On 2024-07-07 22:43 +0200, Tom Lane wrote:
> As far as the errcontext changes go: I think we have to just bite
> the bullet and accept them. It looks like 2.13 has a completely
> different mechanism than prior versions for deciding when to issue
> XML_ERR_NOT_WELL_BALANCED. And it's not even clear that it's wrong;
> for example, in our first failing case
>
> DETAIL: line 1: xmlParseEntityRef: no name
> <invalidentity>&</invalidentity>
> ^
> -line 1: chunk is not well balanced
> -<invalidentity>&</invalidentity>
> - ^
>
> it's kind of hard to argue that the chunk isn't well-balanced.
>
> So we can either suppress errdetails from the expected output,
> or set up an additional expected-file. I'm leaning to the
> "\set VERBOSITY terse" solution.
+1 for \set VERBOSITY terse as a last resort.
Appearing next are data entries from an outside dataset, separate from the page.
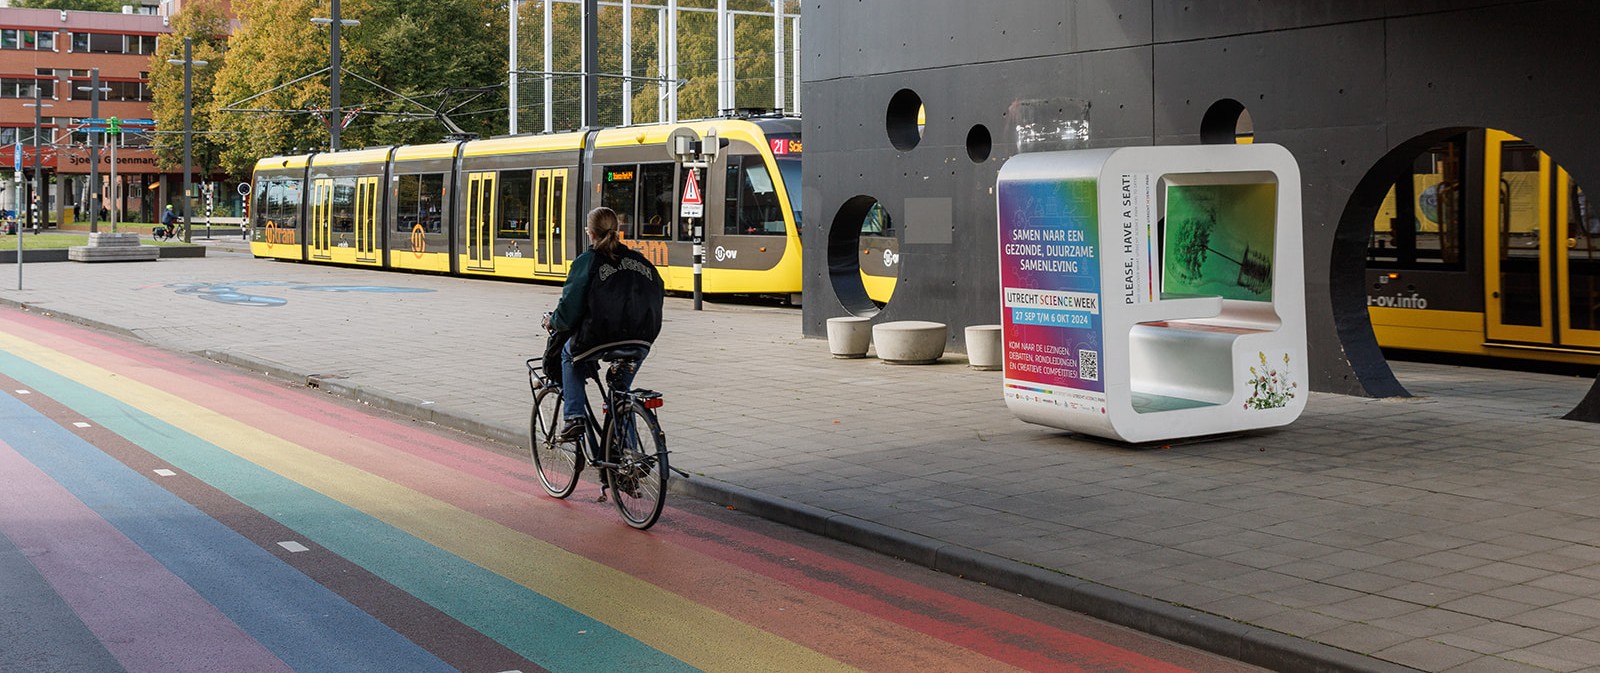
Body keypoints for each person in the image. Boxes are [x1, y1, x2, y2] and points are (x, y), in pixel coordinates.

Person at [543, 206, 665, 441]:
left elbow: (568, 310)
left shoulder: (588, 260)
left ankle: (574, 417)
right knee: (619, 392)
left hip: (599, 337)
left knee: (569, 355)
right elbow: (657, 292)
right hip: (642, 338)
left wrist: (553, 321)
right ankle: (628, 454)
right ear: (617, 230)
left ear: (590, 232)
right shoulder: (640, 260)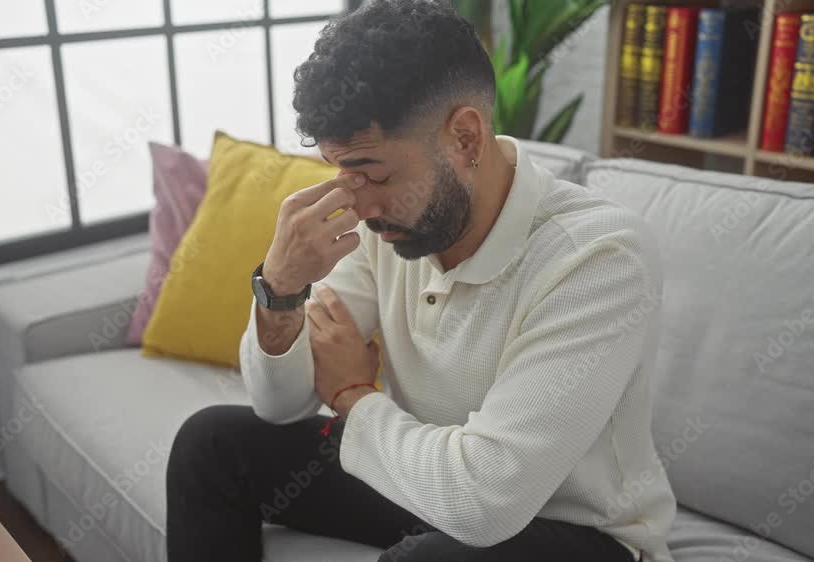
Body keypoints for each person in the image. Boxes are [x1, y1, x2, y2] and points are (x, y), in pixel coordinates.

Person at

But it looks to me as if "chunk is not well balanced" is just noise
because libxml2 reports more specific errors before that. For example:
SELECT xmlparse(content '<twoerrors>&idontexist;</unbalanced>');
ERROR: invalid XML content
DETAIL: line 1: Entity 'idontexist' not defined
<twoerrors>&idontexist;</unbalanced>
^
line 1: Opening and ending tag mismatch: twoerrors line 1 and unbalanced
<twoerrors>&idontexist;</unbalanced>
^
line 1: chunk is not well balanced
<twoerrors>&idontexist;</unbalanced>
^
Here, "Opening and ending tag mismatch" already covers the unbalanced
closing tag.
So how about just ignoring XML_ERR_NOT_WELL_BALANCED like in the
attached? This also adds test cases for an unclosed tag because I
wanted to see if I can trigger just "chunk is not well balanced", but
without success.
SELECT xmlparse(content '<unclosed>');
ERROR: invalid XML content
DETAIL: line 1: Premature end of data in tag unclosed line 1
<unclosed>
^
line 1: chunk is not well balanced
<unclosed>
^
libxml2 2.13 doesn't report "chunk ..." here either.
There's also this more explicit test case for unbalanced tags:
<parent><child></parent></child>
But I'm not sure if that's really necessary if we already have:
<twoerrors>&idontexist;</unbalanced>
The error messages are the same, except for the additional entity error.
--
Erik